Skurrilitäten im aktuellen Wahlkrampf

Gefunden in der taz

Auf der Siegerstraße

Heureka!, es ist gefunden. Endlich! Der Bürgerschaftswahlkampf bekommt auf der Zielgeraden ein Thema. Wie erfreulich! Denn bis jetzt war das alles recht fad: Keine Inhalte. Und folglich eine Wahlwerbung, bei der das spannendste ihr Zustandekommen war. Oder aber, wie und von wem sie zu beseitigen ist – nein, nicht die Claas Rohmeyer-Plakate, liebe CDU.

Gemeint sind die Fähnchen, die Bremerhavens FDP verteilt, ausdrücklich damit man sie in Hundehäufchen steckt. Die klassische Geste der Inbesitznahme: das Star-Spangled Banner aufm Mond, das FDP-Logo in der Scheiße – am Ende wird noch Gold draus, hundesteuerfrei.

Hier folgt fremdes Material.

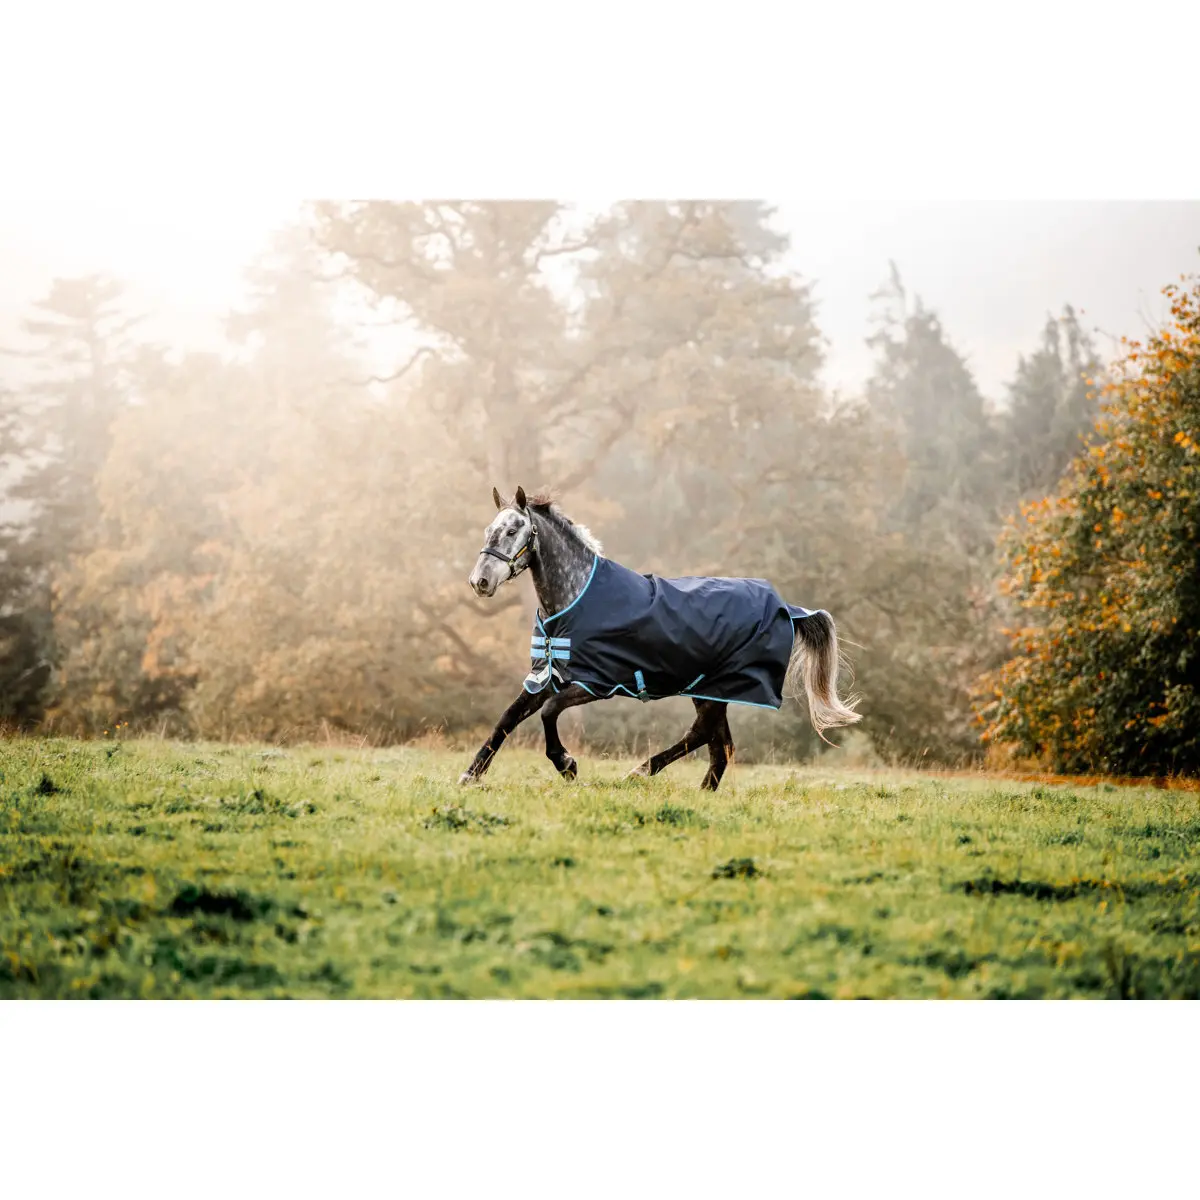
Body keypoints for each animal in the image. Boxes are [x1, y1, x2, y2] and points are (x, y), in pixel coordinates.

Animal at [460, 485, 861, 790]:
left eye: (513, 530)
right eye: (488, 529)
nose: (480, 581)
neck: (575, 599)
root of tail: (786, 608)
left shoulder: (596, 683)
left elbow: (548, 713)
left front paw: (567, 765)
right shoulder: (547, 677)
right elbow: (507, 718)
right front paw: (470, 775)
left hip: (715, 689)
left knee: (707, 738)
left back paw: (640, 773)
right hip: (709, 691)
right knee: (715, 743)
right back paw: (690, 788)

Aber das ist alles längst auserzählt. Den großen Coup hat jedoch eine der Newcomer-Organisationen gelandet – die Bremer Integrations-Partei. Die hat seit Gründung gegrübelt: Was fordern wir? Was können wir versprechen? Und wie kriegen wirs hin mit der Integration? Und jetzt, endlich hängen die Plakate, genauer: Hängt das Plakat, denn es scheint, als hätten sie nur dieses eine.

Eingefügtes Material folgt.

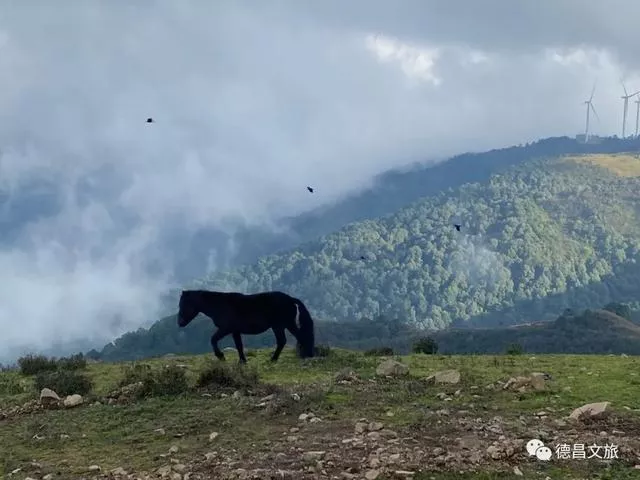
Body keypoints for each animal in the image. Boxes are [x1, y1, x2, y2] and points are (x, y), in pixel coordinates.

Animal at [176, 288, 316, 364]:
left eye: (183, 304)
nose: (180, 322)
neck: (220, 305)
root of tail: (291, 299)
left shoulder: (225, 329)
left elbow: (213, 339)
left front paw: (221, 356)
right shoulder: (235, 331)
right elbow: (239, 346)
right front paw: (242, 361)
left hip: (281, 325)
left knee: (289, 339)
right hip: (284, 325)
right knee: (290, 339)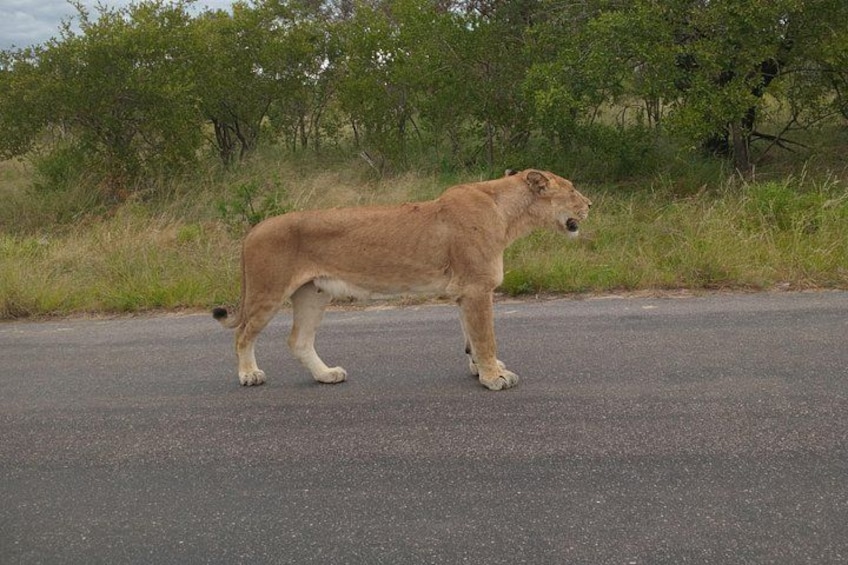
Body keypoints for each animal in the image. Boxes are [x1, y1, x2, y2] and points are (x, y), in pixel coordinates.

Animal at [213, 169, 591, 391]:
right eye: (572, 188)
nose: (589, 204)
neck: (509, 214)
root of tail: (254, 229)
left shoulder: (465, 292)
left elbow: (470, 337)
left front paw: (483, 370)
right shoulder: (477, 287)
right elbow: (486, 337)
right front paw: (494, 378)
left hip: (313, 293)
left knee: (298, 341)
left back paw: (326, 375)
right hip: (268, 291)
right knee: (243, 334)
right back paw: (249, 375)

Aber das reicht ja. Denn das bringt sie auf die Siegerstraße. Weil da Experten am Werk waren. Die wissen nicht nur, woran das Zusammenleben krankt. Die druckens sogar ganz unverblümt: „Sonntags Autowaschverbot ist Quatsch!“, steht also auf dem BIP-Plakat, endlich traut sich mal jemand, das zu sagen, und hat sogar eine mehr als überzeugende Lösung parat: „Aufheben!“ Toll. Und schon sind alle Konflikte zwischen Mehrheitsgesellschaft und Minderheiten restlos beseitigt. Geradezu wie weggewischt. Natürlich nur auf dem Hemelinger Autohof des Großen Vorsitzenden Levent Albayrak.